Arbitrum DAO Encounters U.S. Court Freeze on $71 Million in ETH

A U.S. court order has imposed legal restrictions on Arbitrum DAO’s proposed utilization of frozen funds linked to a hack.
Summary
- A U.S. court has hindered Arbitrum DAO from moving 30,766 ETH associated with the Kelp DAO hack after plaintiffs connected the funds to North Korea.
- Attorneys representing victims of terrorism contend that the frozen ether may be seized to fulfill over $877 million in unpaid judgments against the DPRK.
According to submissions authorized by the U.S. District Court for the Southern District of New York, plaintiffs issued a restraining notice on May 1 via Arbitrum’s governance forum, prohibiting any transfer of 30,766 ETH, worth approximately $71.1 million, which had been frozen by the Arbitrum Security Council following the Kelp DAO exploit.
Legal representatives for the plaintiffs, identified as victims with outstanding terrorism-related judgments against North Korea, argue that the seized ether represents property in which the DPRK has an interest. Their assertion is based on claims that the funds were pilfered by the Lazarus Group for Pyongyang, a connection previously identified by LayerZero in its investigation into the breach.
Arbitrum’s involvement dates back to April 20, when its Security Council transferred the assets to a controlled wallet after pinpointing addresses linked to the attacker.
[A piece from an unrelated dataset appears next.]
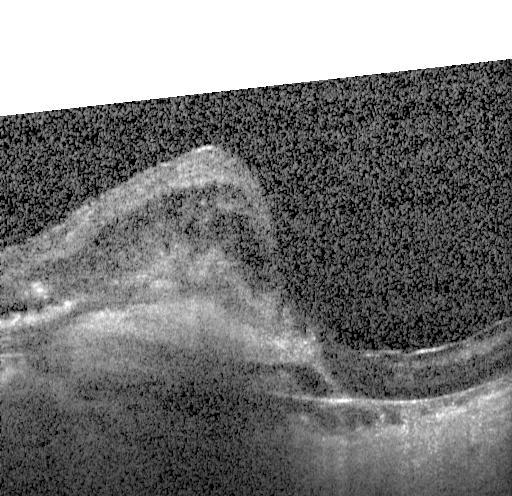

OCT line scan, SD-OCT
Diagnosis: choroidal neovascularization.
In an update on April 21, the network indicated that the freeze followed guidance from law enforcement concerning the identity of the exploiter, clarifying that the action did not impede user activity or applications.
Gerstein Harrow LLP initiated the legal action on behalf of Han Kim and Yong Seok Kim, whose case originates from the murder of Reverend Kim Dong-shik by North Korean agents. A U.S. court awarded about $330 million in damages in that case, and the most recent filing combines that judgment with two others, Kaplan v. DPRK and Calderon-Cardona v. DPRK, elevating total claims to over $877 million, excluding interest.
Arguments put forth by the plaintiffs reference the Foreign Sovereign Immunities Act and the Terrorism Risk Insurance Act, which empower creditors to claim assets associated with state sponsors of terrorism. The filing identifies both Lazarus Group and APT-38 as agencies of the DPRK.
Governance vote conflicting with legal claim
Arbitrum DAO had launched a Snapshot vote on April 30 to determine whether the frozen ETH should be allocated to a recovery initiative established post-exploit. The proposal, crafted by Aave Labs with input from Kelp DAO, LayerZero, EtherFi, and Compound, aims to direct the funds into a multi-signature wallet overseen by ecosystem participants and security firm Certora.
Voting data indicates overwhelming support of over 99% for the proposal as of the time of publication, with a deadline for the temperature check set for May 7. The design restricts the wallet’s functionality to receiving recovered assets and utilizing them to restore backing for rsETH.
Aave Labs has incorporated an indemnification clause in the proposal, offering to protect the Arbitrum Foundation, Offchain Labs, and Security Council members against claims connected to the freeze or release of funds. The applicability of such protections amid an active court-ordered restraint remains unsettled.
The conflict emerges against the backdrop of a $292 million exploit that siphoned 116,500 rsETH from Kelp DAO’s LayerZero-based bridge on April 18. LayerZero’s investigation indicated that a compromise of RPC nodes and a 1-of-1 verifier setup permitted a falsified cross-chain message to gain validation, while Kelp DAO has insisted that the configuration conformed to default deployment parameters.
On-chain analytics referenced in later reports indicated the attacker relocating funds through Arbitrum and converting assets into Tron-based USDT, a strategy analysts suggest was designed to obfuscate the transaction trail. Estimates cited by Yahoo Finance indicated that North Korean-related crypto thefts reached nearly $600 million in the first quarter, with the Kelp DAO incident contributing a significant portion.
While Arbitrum’s freeze was initially viewed as a measure toward recovery, the court-backed claim has now introduced conflicting demands over the same pool of assets, placing the DAO’s subsequent actions under legal constraint.